— start of Extract to read —

Author: WWM Emran (Emran Ali)
Involvement: HumachLab (HML) & Deakin- Innovation in Healthcare (DIHC)
Email: [email protected], [email protected]
This library was initially developed for personal and team's research application targetting data collection from publically available sources. Please keep in mind that this is not intended violate any privacy or data protection rules.
Nested file downloader from nested directories of a web directory
This script contains a class that allows some functions to download files from the web directory when a specific name of the web directory is provided. It automatically finds the links to the multilevel nested directories, sorts them accordingly and saves them in the corresponding nested directories.
If the download is interrupted then next time with the same parameters it will start downloading from the file it was been interrupted, if the download directory contains the already downloaded files and folder structure.
Downloader class that manages all the functionalities for downloading files
This class contains all the properties requires to customize the properties of download processes. It also contains the functions used for directory traversal and byte movement (downloading).

— end of Extract to read —

» **The tasks**:
A) According to the nested file downloader description, what actions does the script perform automatically after it is given the name of a web directory? List each one.
B) Carry on the nested file downloader description from the point where it ends.

— start of Listed records —

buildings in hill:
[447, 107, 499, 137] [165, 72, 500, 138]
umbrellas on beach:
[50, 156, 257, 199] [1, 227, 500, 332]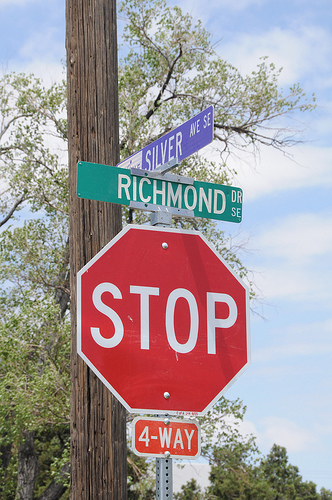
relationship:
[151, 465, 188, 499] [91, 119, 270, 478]
post has signs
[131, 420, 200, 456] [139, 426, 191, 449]
sign has 4 way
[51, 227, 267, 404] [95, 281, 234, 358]
sign reads stop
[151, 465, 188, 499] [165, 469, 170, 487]
post has holes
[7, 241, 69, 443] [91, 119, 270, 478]
trees behind signs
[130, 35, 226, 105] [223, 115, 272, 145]
tree has branch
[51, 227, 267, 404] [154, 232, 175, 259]
sign has bolt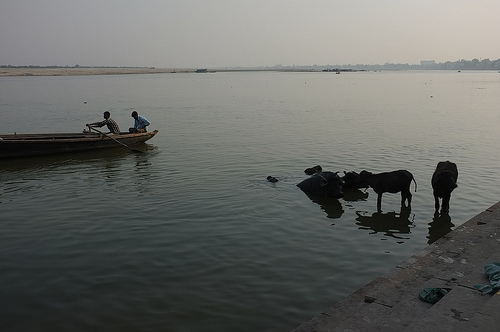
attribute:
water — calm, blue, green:
[4, 1, 500, 323]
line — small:
[3, 55, 500, 74]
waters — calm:
[5, 58, 500, 325]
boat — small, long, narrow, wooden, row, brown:
[1, 117, 162, 162]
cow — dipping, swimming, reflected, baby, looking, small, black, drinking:
[354, 164, 416, 221]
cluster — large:
[418, 252, 500, 309]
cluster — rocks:
[290, 198, 500, 329]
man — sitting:
[83, 110, 125, 139]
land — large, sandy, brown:
[1, 66, 204, 79]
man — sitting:
[128, 109, 153, 135]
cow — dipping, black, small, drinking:
[429, 158, 460, 218]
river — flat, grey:
[7, 70, 500, 323]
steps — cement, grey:
[300, 197, 500, 330]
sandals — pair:
[421, 280, 456, 303]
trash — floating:
[299, 161, 363, 201]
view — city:
[5, 40, 499, 97]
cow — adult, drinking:
[295, 168, 346, 203]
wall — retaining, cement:
[291, 198, 500, 330]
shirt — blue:
[131, 117, 152, 131]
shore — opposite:
[3, 63, 203, 79]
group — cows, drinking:
[293, 149, 462, 222]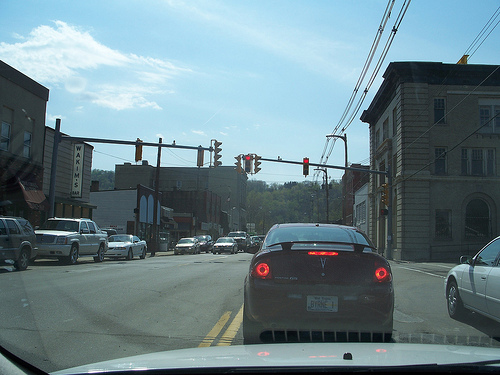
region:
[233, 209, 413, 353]
This is a car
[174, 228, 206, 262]
This is a car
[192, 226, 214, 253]
This is a car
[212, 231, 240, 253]
This is a car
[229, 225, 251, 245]
This is a car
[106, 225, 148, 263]
This is a car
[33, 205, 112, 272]
This is a car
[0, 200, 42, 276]
This is a car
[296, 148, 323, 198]
These are traffic lights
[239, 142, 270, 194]
These are traffic lights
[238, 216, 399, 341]
rear of small red car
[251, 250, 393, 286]
brakelights of small red car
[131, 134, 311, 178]
four traffic lights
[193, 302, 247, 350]
part of double yellow line in road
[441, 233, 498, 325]
part of silver car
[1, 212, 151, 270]
three parallel parked cars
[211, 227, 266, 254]
group of cars stopped at light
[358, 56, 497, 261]
part of old building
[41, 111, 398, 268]
traffic lights on metal bars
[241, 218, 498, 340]
two cars sitting at light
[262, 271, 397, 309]
brake lights of small black car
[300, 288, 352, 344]
license plate of small black car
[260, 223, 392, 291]
spoiler of black car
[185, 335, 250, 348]
double yellow lines on street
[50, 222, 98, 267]
white truck on curb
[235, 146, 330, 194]
traffic signals on pole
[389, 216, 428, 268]
brick columns at end of building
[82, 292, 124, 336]
street is gray asphalt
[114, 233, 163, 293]
small white car on street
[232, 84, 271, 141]
sky is light blue with thin clouds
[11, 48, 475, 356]
This is an outdoor setting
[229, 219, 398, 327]
this car has it's tail lights on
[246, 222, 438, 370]
this car is black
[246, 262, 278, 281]
these tail lights are red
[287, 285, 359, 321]
this is a license plate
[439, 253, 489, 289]
this car is white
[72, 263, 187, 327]
the street is made of pavement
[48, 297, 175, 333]
the pavement is gray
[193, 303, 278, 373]
the street lines are yellow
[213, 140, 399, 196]
these are traffic signals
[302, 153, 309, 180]
red traffic stop light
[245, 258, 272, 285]
red light on the back of car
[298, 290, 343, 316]
license plate on the back of the car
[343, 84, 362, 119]
electrical wires in the air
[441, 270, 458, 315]
tire on the gray car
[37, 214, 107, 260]
white truck parked on the side of road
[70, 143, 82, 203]
sign on the building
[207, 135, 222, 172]
stop lights on a pole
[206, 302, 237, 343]
yellow lines on the road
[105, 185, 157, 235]
brown and white building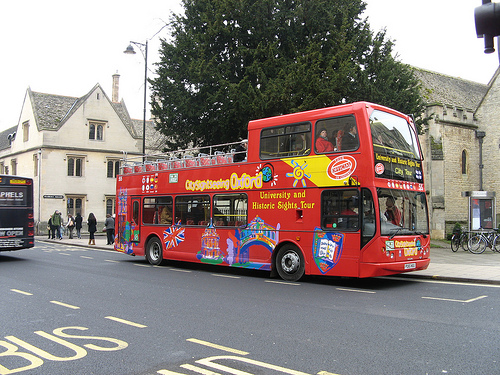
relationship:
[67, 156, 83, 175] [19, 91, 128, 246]
window on top of building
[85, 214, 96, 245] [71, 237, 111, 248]
pedestrin on top of sidewalk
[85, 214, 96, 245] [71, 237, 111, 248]
pedestrian on top of sidewalk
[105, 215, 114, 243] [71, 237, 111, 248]
pedestrian on top of sidewalk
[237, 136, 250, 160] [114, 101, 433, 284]
passenger on bus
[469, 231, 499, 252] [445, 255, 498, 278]
bike on top of sidewalk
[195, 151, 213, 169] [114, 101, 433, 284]
seat on top of bus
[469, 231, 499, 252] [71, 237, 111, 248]
bicycle near sidewalk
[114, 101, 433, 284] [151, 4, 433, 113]
bus near tree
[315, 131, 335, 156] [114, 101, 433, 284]
passenger inside bus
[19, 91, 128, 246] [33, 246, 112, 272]
building on street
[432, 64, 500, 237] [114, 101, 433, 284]
building near bus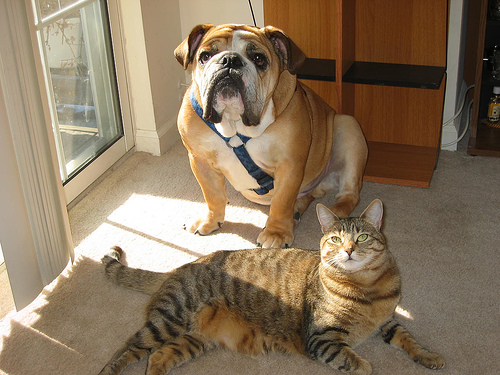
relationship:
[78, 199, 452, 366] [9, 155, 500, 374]
cat on floor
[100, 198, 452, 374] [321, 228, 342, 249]
cat with eye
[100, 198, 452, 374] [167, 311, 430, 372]
cat on ground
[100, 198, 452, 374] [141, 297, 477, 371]
cat on ground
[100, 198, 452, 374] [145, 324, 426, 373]
cat on ground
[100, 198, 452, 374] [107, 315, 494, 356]
cat on ground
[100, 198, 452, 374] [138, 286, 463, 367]
cat on ground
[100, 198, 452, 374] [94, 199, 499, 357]
cat on floor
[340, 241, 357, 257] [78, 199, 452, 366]
nose of a cat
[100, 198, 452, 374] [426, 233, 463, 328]
cat laying on carpet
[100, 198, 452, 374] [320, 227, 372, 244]
cat has eyes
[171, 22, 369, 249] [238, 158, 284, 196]
dog wearing harness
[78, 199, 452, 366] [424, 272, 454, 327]
cat on carpet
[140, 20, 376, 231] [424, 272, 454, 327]
dog on carpet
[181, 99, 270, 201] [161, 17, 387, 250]
strap on dog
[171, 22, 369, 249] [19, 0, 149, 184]
dog next to door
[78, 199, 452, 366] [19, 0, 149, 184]
cat next to door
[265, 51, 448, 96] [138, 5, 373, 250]
shelf behind dog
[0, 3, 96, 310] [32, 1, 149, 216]
blinds on door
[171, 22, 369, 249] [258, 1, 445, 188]
dog sitting on shelf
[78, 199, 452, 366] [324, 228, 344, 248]
cat has an eye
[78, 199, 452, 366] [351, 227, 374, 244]
cat has an eye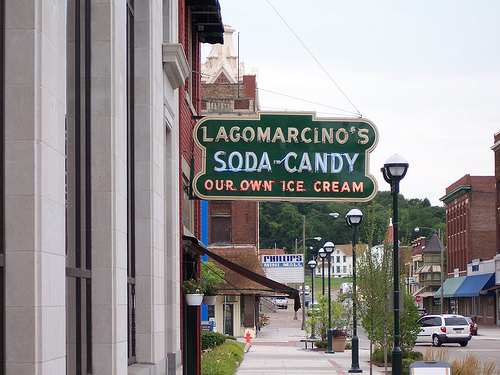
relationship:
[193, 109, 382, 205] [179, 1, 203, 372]
sign on store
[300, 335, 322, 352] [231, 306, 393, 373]
bench sitting on sidewalk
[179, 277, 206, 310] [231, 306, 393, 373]
pot hanging beside sidewalk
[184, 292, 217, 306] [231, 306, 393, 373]
pot hanging beside sidewalk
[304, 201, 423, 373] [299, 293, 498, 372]
tree beside road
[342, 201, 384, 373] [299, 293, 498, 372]
tree beside road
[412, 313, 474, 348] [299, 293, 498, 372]
car on road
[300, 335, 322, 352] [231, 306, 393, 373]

— end of Listed records —

» **Results by task**:
A)
- Finds the links to the multilevel nested directories
- Sorts them
- Saves them in the corresponding nested directories

B)
-
__ init() __
Takes- Minimum two of the parameter values from above parameter list | Returns- Object of this class | Func- Creates an object with the corresponding parameter values assigned to it
-
download()
Takes- none | Returns- none | Func- Traverse thru the web directory to find the nested directories and their contents. Downloads them and sort accordingly in the local download directory.
-
url_to_download : str
Base URL of the web directory to download files from
-
download_directory : str
Download directory where the files will be stored
-
username: str
If the web directory needs authentication to access the contents
-
password: str
If the web directory needs authentication to access the contents
-
file_types_to_download: list(str)
List of the specific types of files to download
-
file_types_not_to_download: list(str)
List of the specific types of files to to be excluded to download
-
folder_indicator: list(str)
Special folder names containing special characters that are usually excluded but expected to be downloaded
-
url_not_to_consider: list(str)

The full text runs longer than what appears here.